Jean Noyoma Kouvounsouna, alors âgé de 28 ans, a été interrogé pendant trois jours à la Direction de la documentation et de la sécurité (DDS, police politique) en mai 1989.

« On m’a attaché et on m’a mis l’eau sous pression dans la bouche pour m’obliger à dire que j’étais un agent de la Libye au Tchad », explique-t-il. Le Tchad a été en guerre contre la Libye de Mouammar Kadhafi dans les années 1980.

Transféré au « camps des martyrs », il y passe « sept mois et deux semaines (…), on était (à six) dans des cellules de 1m50 sur 2 m ».

« On était si serré que pour me tourner, il fallait que tout le monde se tourne », se souvient Clément Abaifouta, arrêté le 12 juillet 1985 à N’Djamena et détenu près de quatre ans.

Il déclare que, « fossoyeur », il enterrait 8 à 10 cadavres par jour en moyenne que le geôlier appelait « sacs ».

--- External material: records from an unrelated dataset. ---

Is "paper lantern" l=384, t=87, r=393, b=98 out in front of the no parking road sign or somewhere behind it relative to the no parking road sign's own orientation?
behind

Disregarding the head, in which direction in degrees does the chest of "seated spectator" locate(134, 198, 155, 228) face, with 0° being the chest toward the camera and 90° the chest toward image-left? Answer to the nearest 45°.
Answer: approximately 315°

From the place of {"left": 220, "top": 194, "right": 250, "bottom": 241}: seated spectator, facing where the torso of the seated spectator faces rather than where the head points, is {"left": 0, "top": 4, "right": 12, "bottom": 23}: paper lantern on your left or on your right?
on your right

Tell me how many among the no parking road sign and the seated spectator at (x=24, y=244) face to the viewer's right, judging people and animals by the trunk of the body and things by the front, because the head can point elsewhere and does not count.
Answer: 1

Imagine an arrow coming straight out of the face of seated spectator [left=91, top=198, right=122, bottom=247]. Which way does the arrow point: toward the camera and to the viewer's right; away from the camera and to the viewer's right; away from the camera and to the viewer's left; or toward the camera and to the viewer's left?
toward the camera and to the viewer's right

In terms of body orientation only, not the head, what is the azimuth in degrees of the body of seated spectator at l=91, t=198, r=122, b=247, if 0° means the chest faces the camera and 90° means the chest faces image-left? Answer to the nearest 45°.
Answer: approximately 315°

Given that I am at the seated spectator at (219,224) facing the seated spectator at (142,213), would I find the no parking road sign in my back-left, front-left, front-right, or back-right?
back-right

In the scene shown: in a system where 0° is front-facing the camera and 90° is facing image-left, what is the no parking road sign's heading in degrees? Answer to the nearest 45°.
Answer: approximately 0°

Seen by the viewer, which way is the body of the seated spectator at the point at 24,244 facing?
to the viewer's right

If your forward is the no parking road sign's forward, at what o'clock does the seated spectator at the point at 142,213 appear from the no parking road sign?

« Nous menons cette lutte pour savoir pourquoi nous avons été soumis (…) à un tel traitement », explique-t-il.

Le 13 août 1984, des hommes de la Brigade spéciale d’intervention rapide (Bisir, armée), sont venus chercher le grand-frère de Pierre Ngolsou (alors lycéen) et un ami qui aurait hébergé un opposant au Nigeria, se souvient-il. « Depuis on ne sait pas ce qu’on en a fait », regrette M. Ngolsou.

Antoinette Mandjere avait 42 ans et vivait à Sarh (sud) en septembre 1984 quand son frère, commissaire, a disparu. Son corps a été retrouvé quelques jours après, abandonné en brousse: « On n’enterrait pas les morts, on laissait les gens pourrir ». Des villageois l’ont discrètement enterré. .

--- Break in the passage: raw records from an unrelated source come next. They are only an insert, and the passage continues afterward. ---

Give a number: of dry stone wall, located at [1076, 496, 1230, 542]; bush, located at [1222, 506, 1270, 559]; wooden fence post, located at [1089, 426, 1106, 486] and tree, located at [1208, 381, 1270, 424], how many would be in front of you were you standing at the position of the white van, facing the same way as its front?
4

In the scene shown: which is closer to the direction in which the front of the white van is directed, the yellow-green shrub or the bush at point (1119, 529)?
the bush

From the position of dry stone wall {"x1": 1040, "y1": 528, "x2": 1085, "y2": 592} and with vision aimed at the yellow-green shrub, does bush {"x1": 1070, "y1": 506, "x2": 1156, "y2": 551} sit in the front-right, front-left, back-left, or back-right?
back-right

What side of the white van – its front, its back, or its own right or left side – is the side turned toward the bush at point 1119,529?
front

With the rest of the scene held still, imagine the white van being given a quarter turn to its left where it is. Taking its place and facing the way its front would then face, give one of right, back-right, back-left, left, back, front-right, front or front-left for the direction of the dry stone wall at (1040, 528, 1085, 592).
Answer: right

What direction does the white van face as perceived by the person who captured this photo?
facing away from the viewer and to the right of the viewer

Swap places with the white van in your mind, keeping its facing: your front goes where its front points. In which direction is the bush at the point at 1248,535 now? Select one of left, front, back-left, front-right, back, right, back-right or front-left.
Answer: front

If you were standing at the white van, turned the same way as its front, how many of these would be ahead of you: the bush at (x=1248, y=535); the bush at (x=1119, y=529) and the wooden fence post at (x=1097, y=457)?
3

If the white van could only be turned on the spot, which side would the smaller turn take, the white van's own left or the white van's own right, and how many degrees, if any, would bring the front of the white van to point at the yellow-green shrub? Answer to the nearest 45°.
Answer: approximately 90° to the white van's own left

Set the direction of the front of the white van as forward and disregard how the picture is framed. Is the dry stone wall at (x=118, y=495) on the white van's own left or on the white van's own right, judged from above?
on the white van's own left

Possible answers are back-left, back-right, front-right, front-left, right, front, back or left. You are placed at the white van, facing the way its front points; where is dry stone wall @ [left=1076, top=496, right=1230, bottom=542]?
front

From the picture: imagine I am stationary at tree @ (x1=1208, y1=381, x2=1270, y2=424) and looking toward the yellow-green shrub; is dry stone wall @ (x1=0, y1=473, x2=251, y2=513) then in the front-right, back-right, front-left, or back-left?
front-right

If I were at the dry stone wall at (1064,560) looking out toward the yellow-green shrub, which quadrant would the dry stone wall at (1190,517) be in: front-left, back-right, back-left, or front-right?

Elle a été à son tour menée chez le directeur de la police, frappée avec des branches et finalement libérée grâce au préfet. S’il n’était par intervenu « ils allaient m’attacher pour me mettre dans le Chari (rivière) », affirme-t-elle.

C’est chez elle, dans la capitale, qu’on vient chercher Ginette Ngarbaye en 1985 pour l’emmèner à la DDS, où elle est accueillie par « un monsieur grand, gros, avec une chemise tachetée de sang ».

Elle est accusée d’avoir vu des opposants dans le sud du pays. « Ils m’ont torturée, ils mettaient les fils électriques partout et je m’évanouissais », se remémore Mme Ngarbaye, alors enceinte de 4 mois.

Elle a passé deux ans en détention. « Mon enfant a fait ses premiers pas là-bas », dit-elle.

Soudain, les téléphones portables sonnent et les visages s’illuminent: le Sénégal, où s’était réfugié Habré en 1990 après avoir été renversé par Idriss Deby Itno, l’actuel président tchadien, a finalement renoncé à le renvoyer au Tchad, devant la pression de l’ONU qui craint que l’ex-dictateur ne soit lui-même torturé.

Les victimes redoutent notamment qu’il ne puisse être jugé équitablement dans son pays.

« Nous nous n’avons pas confiance en notre justice », a affirmé à l’AFP M. Abaifouta, président de l’Association des victimes contre la répression politique (AVRP) demandant que Habré soit envoyé en Belgique, « le seul pays qui a demandé à le juger ».